I should underscore that, even though I’ve griped about its modest throughput, the Ultra Pro was two to three times faster than the CZUR ET16 reviewed here back in 2018. Also, I scanned several color photos and magazine pages and was impressed with image Quality, detail, and color accuracy, though I had to fiddle with the lighting knob a few times for the best results.
As with other desktop scanners these days, the Shine Ultra Pro’s OCR accuracy is excellent. Like the IRIScan book scanners, the CZUR both our Arial converted and Times New Roman font test pages error-free down to 6 points. Few books or documents contain text anywhere near that small. Image quality was as exceptional as you’d expect a 24-megapixel camera’s to be.

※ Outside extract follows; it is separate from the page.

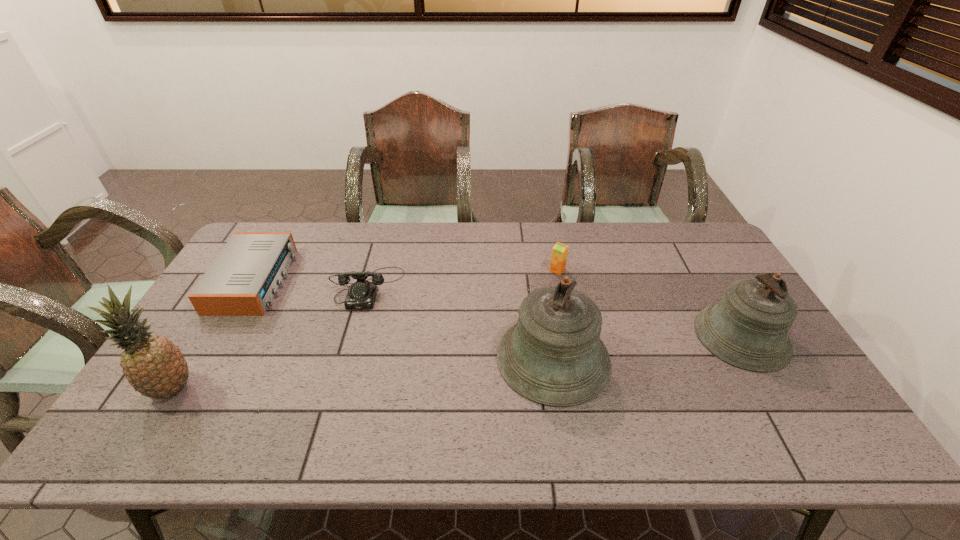
In the current image, all bells are evenly spaced. To maintain this equal spacing, where should an additional bell be placed on the left? Please point out a free spot. Please provide its 2D coordinates. Your answer should be formatted as a tuple, i.e. [(x, y)], where the tuple contains the x and y coordinates of a point satisfying the conditions above.

[(345, 382)]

A Splendid Overhead Scanner
There’s a lot to like about the CZUR Shine Ultra Pro, especially its 24MP CMOS sensor (compared to the IRIScan Desk 6 Pro’s 21MP and Desk 6 Business’s 16MP). CZUR may call this a personal scanner, but it’s not short on professional-grade features, though it is smaller, lighter, and more portable than its comparably priced competitors. All this makes the Shine Ultra Pro a fine alternative to the Desk 6 Pro, our current favorite book scanner.